I was expecting more from the Lone Wolf and Cub franchise. It was the IMDb ratings of the individual films (that never go below 7 and occasionally go over 8) and the fact that the Criterion Collection released it. All of that led me to believe that these movies were more than trash cinema that only intermittently worked. Considering their brief production schedule (all being made in about a two year period and based on an existing manga), I was expecting a far more cohesive experience across the films with connecting elements beyond just one main antagonist who disappears for entire films.
There are so many cool ideas, but almost every single one of them is handled in the most lax manner possible, existing in a vacuum and often being so poorly thought out in terms of execution that they barely make sense even out of context.
Tomisaburo Wakayama gives a dedicated performance as the cool hero with a code (that he doesn’t always follow), but he’s mostly just a vehicle for violence.
They’re thin adventures, a concept I would have been fine with if they had been well built adventures, but every single one of the six movies has two competing storylines that barely intersect. Considering the fact that they’re all less than 95 minutes, and often hovering around 80 minutes, I find it inexplicable that there isn’t one of them where Ogami is dedicated to a single, insurmountable task that he must overcome with several different smaller things that must be followed through on to get to the final boss. It feels like really basic adventure storytelling that the movies sidestep completely.

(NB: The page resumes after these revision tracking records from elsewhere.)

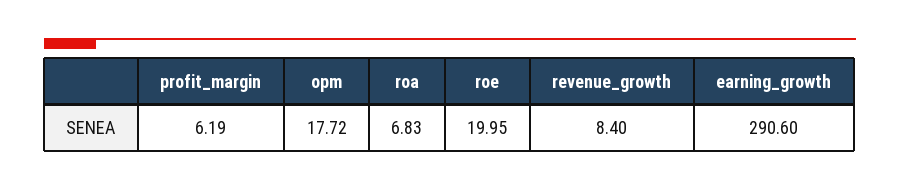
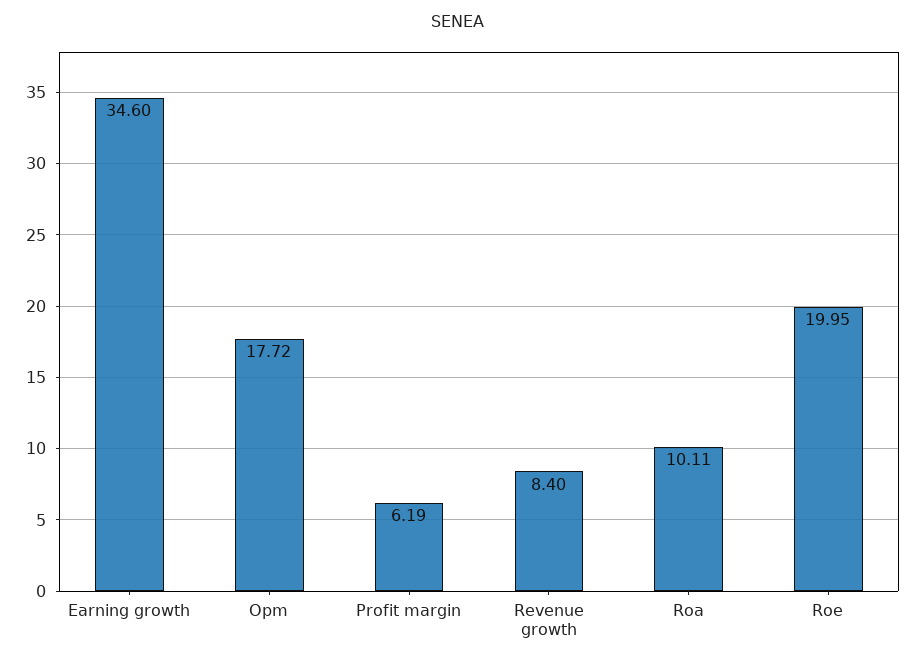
  {
    "profit_margin": 6.19,
    "opm": 17.72,
-   "roa": 6.83,
+   "roa": 10.11,
    "roe": 19.95,
    "revenue_growth": 8.4,
-   "earning_growth": 290.6
+   "earning_growth": 34.6
  }

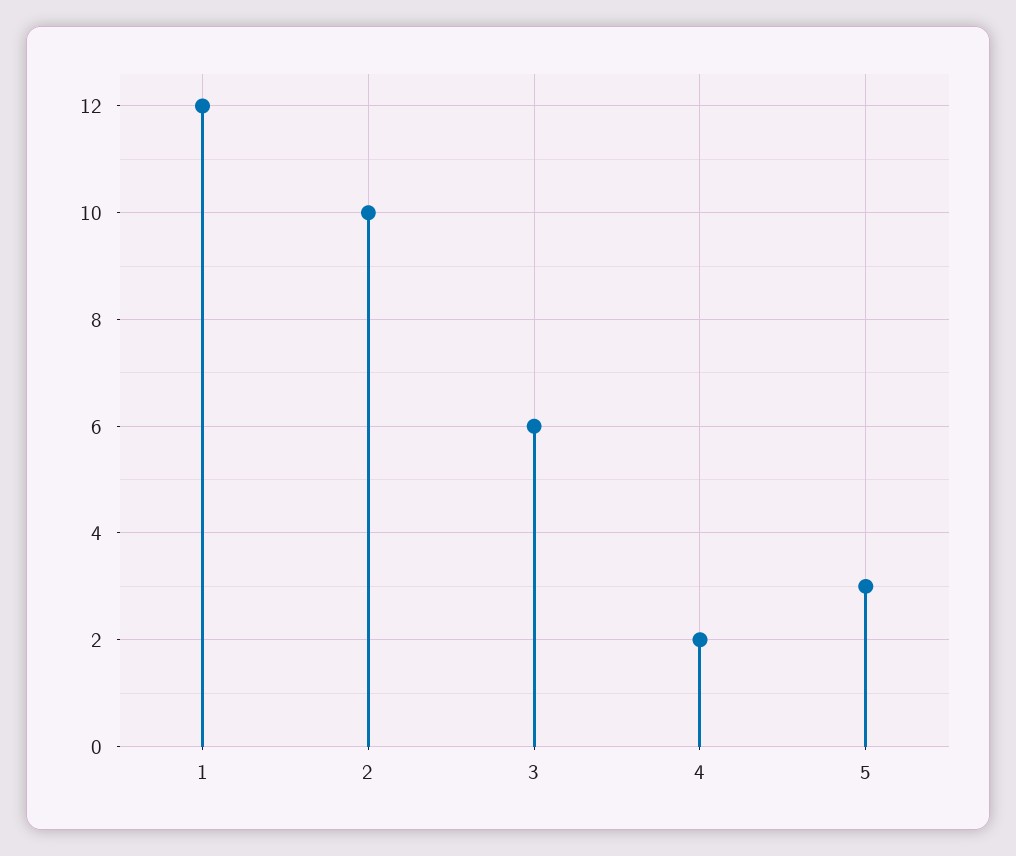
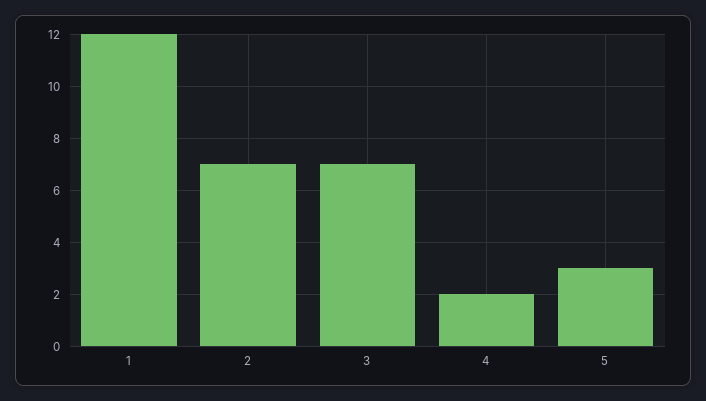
  {
    "1": 12,
-   "2": 10,
+   "2": 7,
-   "3": 6,
+   "3": 7,
    "4": 2,
    "5": 3
  }

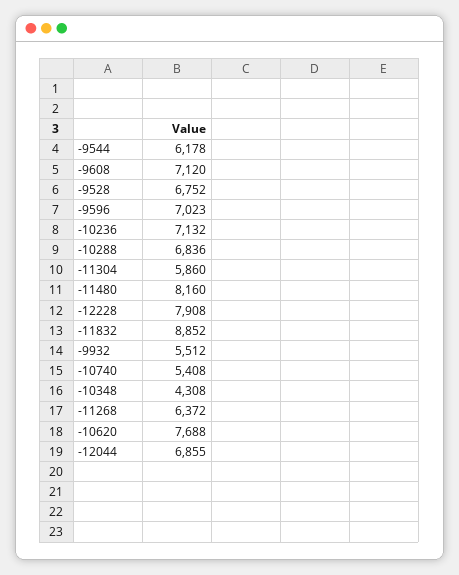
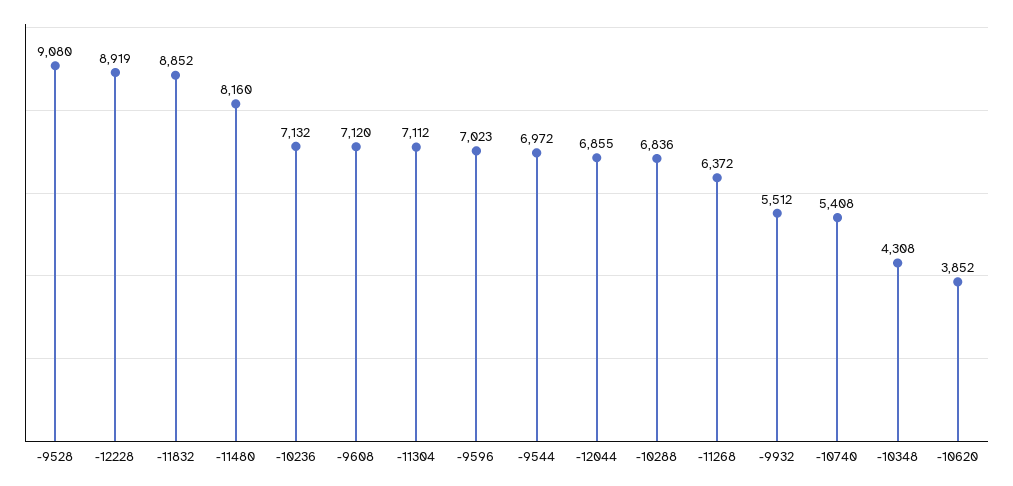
  {
-   "-9544": 6178,
+   "-9544": 6972,
    "-9608": 7120,
-   "-9528": 6752,
+   "-9528": 9080,
    "-9596": 7023,
    "-10236": 7132,
    "-10288": 6836,
-   "-11304": 5860,
+   "-11304": 7112,
    "-11480": 8160,
-   "-12228": 7908,
+   "-12228": 8919,
    "-11832": 8852,
    "-9932": 5512,
    "-10740": 5408,
    "-10348": 4308,
    "-11268": 6372,
-   "-10620": 7688,
+   "-10620": 3852,
    "-12044": 6855
  }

Oh well. People do seem to genuinely love these films, but I’m definitely not one of them. The best the series got was pretty good.
Anyway, here they are ranked, definitively that is.
“I have no problem with a story dedicated to delivering little more than genre thrills, but don’t muddle it up with terrible, unfocused storytelling.”
“This is the end, and it’s a disappointing ending.”
“I can appreciate the action elements, but the artistic ones feel shallow and poorly assembled to me. I had expected the narrative construction problems from the first film to get addressed in the second because the second no longer needed to tell Ogami’s origin story, however Baby Cart at the River Styx continued the dual story construction, and, once again, I think the film suffers for it.”
“I mean, it’s thinly entertaining while it’s on, and little else. This franchise felt like it had great potential, but five movies into a six movie franchise and it’s largely just inelegantly fractured storytelling.”
“Overall, the first Lone Wolf and Cub movie is hampered by its need to tell both an origin story and another adventure in the same 87 minutes. The origin story is told well enough, but the adventure gets short-changed. I fully expect these tales to get better with subsequent entries.”
“As it is, Baby Cart to Hades is the first in the series to rise above mediocrity by simply giving one of its two major tales this kind of room along with a bit more than just samurai swordplay to look at.”